项目作者: r9y9

项目描述 :
PyTorch implementation of Tacotron speech synthesis model.
高级语言: Jupyter Notebook
项目地址: git://github.com/r9y9/tacotron_pytorch.git
创建时间: 2017-09-15T11:42:38Z
项目社区:https://github.com/r9y9/tacotron_pytorch

开源协议:Other

下载


tacotron_pytorch

Build Status

PyTorch implementation of Tacotron speech synthesis model.

Inspired from keithito/tacotron. Currently not as much good speech quality as keithito/tacotron can generate, but it seems to be basically working. You can find some generated speech examples trained on LJ Speech Dataset at here.

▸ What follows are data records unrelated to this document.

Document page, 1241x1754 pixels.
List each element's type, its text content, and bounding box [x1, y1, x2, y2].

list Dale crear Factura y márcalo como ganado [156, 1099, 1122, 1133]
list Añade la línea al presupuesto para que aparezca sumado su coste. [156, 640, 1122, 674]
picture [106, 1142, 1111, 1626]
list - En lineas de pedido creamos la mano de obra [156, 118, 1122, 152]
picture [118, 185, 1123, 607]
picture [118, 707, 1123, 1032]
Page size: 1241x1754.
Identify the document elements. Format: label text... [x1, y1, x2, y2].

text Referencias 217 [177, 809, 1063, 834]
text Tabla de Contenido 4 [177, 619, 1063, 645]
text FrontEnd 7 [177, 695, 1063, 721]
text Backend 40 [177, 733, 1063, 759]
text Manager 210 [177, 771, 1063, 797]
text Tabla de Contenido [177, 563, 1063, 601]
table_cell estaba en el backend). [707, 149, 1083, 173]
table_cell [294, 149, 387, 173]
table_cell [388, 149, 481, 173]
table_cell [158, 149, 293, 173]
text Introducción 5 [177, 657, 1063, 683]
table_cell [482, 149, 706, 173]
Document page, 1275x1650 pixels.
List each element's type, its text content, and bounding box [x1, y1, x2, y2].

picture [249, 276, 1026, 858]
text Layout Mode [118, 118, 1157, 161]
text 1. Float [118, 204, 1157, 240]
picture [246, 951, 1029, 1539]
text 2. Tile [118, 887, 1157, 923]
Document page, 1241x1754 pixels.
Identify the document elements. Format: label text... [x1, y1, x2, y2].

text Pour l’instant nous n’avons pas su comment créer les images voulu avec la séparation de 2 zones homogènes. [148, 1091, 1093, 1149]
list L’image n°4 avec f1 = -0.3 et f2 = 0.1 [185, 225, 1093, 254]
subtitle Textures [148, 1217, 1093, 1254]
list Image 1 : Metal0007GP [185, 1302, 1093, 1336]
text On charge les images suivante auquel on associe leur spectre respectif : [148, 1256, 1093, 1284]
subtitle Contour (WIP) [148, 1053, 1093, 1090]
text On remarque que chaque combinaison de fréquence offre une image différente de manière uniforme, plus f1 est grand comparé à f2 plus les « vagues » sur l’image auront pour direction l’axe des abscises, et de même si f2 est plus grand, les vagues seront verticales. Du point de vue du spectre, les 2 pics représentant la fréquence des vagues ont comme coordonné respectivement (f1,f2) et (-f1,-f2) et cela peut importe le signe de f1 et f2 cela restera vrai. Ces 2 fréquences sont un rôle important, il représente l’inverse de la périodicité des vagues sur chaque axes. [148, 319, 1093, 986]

If you are comfortable working with TensorFlow, I’d recommend you to try
https://github.com/keithito/tacotron instead. The reason to rewrite it in PyTorch is that it’s easier to debug and extend (multi-speaker architecture, etc) at least to me.

Requirements

  • PyTorch
  • TensorFlow (if you want to run the training script. This definitely can be optional, but for now required.)

Installation

  1. git clone --recursive https://github.com/r9y9/tacotron_pytorch
  2. pip install -e . # or python setup.py develop

If you want to run the training script, then you need to install additional dependencies.

  1. pip install -e ".[train]"

Training

The package relis on keithito/tacotron for text processing, audio preprocessing and audio reconstruction (added as a submodule). Please follows the quick start section at https://github.com/keithito/tacotron and prepare your dataset accordingly.

If you have your data prepared, assuming your data is in "~/tacotron/training" (which is the default), then you can train your model by:

  1. python train.py

Alignment, predicted spectrogram, target spectrogram, predicted waveform and checkpoint (model and optimizer states) are saved per 1000 global step in checkpoints directory. Training progress can be monitored by:

  1. tensorboard --logdir=log

Testing model

Open the notebook in notebooks directory and change checkpoint_path to your model.